§ QUOTED PASSAGE
◆ ◆ ◆ ◆ ◆ ◆ ◆
Tijana Prodanovic

29 years old, born in Novi Sad, Serbia
Place of work: University of Novi Sad, Department of Physics Novi Sad, Serbia
Website: http://cosmicdiary.org/blogs/tijana_prodanovic/

Tijana's interest in astronomy began at the tender age of ten. Since then she has pursued science as a career, obtaining a PhD in astrophysics. Finding new ways of communicating science to the public ranks highly in her list of interests.

Making chemicals in the Universe is almost like following a recipe, which is the theme of this feature. Condensing quarks, getting the right temperature for protons and then cooking up elements are all studied. Everything has to be just right to get high quality results and the timings have to be spot on, otherwise you may end up with some very unexpected results...

The Great Universal Cookout: The Origin Of Elements

Protons are made from different types of quark.
Image credit: Arpad Horvath.

Say you want to make pancakes but are missing all the key ingredients. What do you do? You go grocery shopping of course! But have you ever wondered about those groceries? How did they get there? How were they made? Well, that's one question I think about a lot – how did we get the ingredients for the ingredients? How did we get all the nice chemical elements like H in the H2O essential for every living thing, like O in the O2 we breathe, like lithium in our long-lived lithium batteries? And not just that, but also the questions like why is hydrogen so cheap when it's so essential for our survival, and gold so expensive when it's just bling? And I'm not talking about chemistry here. I'm talking about pure and very cool astrophysics at work – the great Universal cookout!

Recipes for astronomers

There are two main recipes for making chemical elements in the Universe. One can be found in the very beginning, what we call the Big Bang – the birth of our Universe. Some 13 billion years ago, just a tiny fraction of a second after the Big Bang, the Universe was an unpleasant newborn. It was an extremely dense and hot place, worse than the centre of the Sun. But it was growing, fast, and because of that it was cooling, becoming less and less dense. There's much we still don't know about the very first moments, but we believe that it was all just highly concentrated energy mixed with the most fundamental, unsplittable particles, – quarks and leptons.
◆ ◆ ◆ ◆ ◆ ◆ ◆
§ STORED DATA
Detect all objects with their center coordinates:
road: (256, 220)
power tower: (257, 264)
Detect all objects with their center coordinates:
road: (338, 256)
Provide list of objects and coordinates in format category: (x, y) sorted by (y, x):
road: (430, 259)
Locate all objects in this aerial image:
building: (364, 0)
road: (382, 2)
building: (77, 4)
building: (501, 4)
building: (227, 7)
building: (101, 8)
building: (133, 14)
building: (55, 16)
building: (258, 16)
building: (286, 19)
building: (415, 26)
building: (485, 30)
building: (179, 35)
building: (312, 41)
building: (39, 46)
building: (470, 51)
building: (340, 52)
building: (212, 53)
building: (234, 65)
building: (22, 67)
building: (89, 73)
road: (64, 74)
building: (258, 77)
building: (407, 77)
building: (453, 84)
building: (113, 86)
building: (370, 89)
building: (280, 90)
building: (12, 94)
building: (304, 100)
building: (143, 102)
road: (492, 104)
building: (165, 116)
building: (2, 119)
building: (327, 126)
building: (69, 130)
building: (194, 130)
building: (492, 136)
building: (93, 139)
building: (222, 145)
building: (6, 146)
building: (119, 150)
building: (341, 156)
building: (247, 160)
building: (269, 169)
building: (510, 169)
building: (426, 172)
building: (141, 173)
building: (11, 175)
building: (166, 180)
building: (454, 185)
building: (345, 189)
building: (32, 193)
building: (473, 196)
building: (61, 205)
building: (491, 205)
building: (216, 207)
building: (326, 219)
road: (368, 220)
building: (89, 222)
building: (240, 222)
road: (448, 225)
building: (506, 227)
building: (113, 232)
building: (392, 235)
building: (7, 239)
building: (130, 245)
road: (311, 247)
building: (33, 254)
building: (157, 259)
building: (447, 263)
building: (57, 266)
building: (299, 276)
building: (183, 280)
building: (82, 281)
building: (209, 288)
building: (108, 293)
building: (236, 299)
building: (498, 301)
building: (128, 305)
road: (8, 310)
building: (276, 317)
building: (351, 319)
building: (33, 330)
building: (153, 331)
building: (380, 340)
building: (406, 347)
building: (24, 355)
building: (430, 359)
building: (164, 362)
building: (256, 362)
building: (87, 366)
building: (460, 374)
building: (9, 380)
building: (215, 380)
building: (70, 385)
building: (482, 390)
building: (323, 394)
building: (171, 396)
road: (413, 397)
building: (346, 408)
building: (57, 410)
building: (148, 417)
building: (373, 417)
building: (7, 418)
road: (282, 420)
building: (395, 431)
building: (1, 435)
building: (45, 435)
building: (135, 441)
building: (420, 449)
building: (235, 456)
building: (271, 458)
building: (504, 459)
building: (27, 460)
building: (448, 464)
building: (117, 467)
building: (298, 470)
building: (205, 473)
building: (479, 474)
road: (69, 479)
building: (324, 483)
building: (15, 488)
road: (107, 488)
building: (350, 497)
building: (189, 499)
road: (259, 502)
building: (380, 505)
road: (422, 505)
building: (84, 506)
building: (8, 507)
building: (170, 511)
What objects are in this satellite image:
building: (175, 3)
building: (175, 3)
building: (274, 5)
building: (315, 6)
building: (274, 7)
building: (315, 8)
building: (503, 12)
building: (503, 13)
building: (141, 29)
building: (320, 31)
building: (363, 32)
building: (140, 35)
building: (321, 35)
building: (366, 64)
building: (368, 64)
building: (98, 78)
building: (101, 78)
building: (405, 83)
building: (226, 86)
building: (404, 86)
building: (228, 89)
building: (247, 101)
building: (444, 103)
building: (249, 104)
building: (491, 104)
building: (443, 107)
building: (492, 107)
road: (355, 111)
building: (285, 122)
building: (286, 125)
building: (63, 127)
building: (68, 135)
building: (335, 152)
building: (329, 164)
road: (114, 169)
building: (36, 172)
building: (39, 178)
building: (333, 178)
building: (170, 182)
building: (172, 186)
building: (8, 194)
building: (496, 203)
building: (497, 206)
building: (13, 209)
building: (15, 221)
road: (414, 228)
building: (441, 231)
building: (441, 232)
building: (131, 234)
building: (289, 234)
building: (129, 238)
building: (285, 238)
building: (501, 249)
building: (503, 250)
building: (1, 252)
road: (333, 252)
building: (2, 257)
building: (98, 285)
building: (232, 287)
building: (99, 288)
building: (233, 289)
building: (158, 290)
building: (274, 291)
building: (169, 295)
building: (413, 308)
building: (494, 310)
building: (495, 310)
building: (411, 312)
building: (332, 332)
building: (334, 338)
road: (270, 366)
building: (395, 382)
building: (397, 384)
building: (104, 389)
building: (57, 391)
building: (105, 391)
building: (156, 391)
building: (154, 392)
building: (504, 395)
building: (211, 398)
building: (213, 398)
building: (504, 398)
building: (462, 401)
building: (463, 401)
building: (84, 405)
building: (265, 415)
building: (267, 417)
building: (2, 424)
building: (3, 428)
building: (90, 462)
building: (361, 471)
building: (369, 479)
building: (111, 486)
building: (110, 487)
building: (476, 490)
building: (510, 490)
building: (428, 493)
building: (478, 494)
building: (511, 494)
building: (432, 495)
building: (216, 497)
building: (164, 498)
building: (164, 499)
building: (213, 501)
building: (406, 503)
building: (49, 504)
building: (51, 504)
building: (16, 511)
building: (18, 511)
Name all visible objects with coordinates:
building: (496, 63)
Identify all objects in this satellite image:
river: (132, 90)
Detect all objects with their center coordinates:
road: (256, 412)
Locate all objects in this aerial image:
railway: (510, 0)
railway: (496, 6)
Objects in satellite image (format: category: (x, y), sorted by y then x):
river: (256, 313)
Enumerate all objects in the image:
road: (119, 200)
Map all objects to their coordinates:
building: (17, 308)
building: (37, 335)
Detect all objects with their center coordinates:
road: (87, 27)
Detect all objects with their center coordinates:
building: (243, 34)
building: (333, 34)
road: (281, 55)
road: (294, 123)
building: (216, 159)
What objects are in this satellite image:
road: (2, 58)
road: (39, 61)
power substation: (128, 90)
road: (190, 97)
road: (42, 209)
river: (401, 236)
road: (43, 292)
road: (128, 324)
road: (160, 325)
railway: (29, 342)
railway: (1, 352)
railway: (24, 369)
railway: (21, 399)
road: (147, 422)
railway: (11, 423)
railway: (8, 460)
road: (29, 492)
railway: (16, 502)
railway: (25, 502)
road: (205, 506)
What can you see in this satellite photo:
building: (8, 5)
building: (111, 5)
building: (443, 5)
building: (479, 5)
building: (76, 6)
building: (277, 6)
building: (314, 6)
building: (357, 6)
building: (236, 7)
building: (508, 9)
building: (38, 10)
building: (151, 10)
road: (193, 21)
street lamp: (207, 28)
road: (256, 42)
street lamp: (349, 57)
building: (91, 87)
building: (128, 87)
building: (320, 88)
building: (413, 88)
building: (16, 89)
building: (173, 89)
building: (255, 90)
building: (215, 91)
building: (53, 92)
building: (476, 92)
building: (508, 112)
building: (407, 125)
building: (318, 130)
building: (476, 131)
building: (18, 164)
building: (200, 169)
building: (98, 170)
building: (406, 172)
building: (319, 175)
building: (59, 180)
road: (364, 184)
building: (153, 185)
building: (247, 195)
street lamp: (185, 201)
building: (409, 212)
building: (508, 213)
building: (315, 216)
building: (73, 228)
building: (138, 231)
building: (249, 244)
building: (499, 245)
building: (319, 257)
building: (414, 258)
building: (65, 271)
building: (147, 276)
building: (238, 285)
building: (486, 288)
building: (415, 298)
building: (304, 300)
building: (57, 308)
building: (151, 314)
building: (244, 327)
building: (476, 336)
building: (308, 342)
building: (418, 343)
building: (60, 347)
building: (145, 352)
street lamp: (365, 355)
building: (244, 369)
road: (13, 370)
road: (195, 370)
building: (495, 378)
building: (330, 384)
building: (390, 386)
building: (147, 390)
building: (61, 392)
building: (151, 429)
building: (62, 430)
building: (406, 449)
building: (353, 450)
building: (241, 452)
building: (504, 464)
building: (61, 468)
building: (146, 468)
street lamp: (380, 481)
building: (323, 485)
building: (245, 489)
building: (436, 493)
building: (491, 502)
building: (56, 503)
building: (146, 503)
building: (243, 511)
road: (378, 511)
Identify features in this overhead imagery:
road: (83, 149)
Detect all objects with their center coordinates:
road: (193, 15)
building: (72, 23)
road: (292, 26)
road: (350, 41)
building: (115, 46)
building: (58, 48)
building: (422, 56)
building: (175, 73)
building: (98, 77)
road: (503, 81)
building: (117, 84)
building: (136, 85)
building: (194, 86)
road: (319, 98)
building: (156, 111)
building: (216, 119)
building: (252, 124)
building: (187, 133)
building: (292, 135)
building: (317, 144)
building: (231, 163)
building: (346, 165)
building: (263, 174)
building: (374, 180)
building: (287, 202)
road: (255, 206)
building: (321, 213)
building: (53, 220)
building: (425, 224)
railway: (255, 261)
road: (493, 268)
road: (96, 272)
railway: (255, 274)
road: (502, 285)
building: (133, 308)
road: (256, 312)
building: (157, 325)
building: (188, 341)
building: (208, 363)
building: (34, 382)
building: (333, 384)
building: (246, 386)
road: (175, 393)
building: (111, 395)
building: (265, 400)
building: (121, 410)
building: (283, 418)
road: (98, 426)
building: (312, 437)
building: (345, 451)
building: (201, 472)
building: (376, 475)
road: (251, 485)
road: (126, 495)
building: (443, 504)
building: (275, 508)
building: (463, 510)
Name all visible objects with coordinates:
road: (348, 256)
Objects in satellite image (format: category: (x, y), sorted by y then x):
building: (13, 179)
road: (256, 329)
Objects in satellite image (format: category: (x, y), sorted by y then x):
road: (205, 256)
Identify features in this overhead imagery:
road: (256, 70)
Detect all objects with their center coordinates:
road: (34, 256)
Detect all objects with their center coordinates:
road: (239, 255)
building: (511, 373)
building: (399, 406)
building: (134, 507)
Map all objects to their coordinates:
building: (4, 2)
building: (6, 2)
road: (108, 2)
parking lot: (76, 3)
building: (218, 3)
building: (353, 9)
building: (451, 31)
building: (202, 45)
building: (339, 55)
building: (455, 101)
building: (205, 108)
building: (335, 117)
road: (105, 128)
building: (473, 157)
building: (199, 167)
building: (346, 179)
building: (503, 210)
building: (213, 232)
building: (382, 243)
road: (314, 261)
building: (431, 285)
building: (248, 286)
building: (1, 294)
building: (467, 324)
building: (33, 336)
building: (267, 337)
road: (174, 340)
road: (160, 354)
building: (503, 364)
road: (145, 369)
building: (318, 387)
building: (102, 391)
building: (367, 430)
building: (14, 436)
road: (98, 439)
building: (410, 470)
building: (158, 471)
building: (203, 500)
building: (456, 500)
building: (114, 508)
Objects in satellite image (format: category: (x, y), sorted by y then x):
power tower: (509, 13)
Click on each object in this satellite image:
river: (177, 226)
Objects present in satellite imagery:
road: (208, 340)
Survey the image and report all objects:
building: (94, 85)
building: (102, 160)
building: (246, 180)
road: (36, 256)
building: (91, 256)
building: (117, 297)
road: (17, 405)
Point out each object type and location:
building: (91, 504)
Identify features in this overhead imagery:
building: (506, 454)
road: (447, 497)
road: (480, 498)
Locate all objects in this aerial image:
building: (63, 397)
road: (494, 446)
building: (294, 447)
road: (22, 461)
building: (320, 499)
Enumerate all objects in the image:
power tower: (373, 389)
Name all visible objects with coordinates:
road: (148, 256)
◆ ◆ ◆ ◆ ◆ ◆ ◆
Rewrite the paragraph in the origin-of-elements text above that begins "There are two main recipes" as a short bulleted list that keeps its main facts.

- The Universe has two main recipes for making chemical elements. One dates to the Big Bang, the birth of the Universe.
- Some 13 billion years ago, a tiny fraction of a second after the Big Bang, the Universe was extremely dense and hot, worse than the center of the Sun.
- It was growing fast, so it was cooling and becoming less dense.
- Much about the very first moments is still unknown. It is believed to have been highly concentrated energy mixed with quarks and leptons, the most fundamental, unsplittable particles.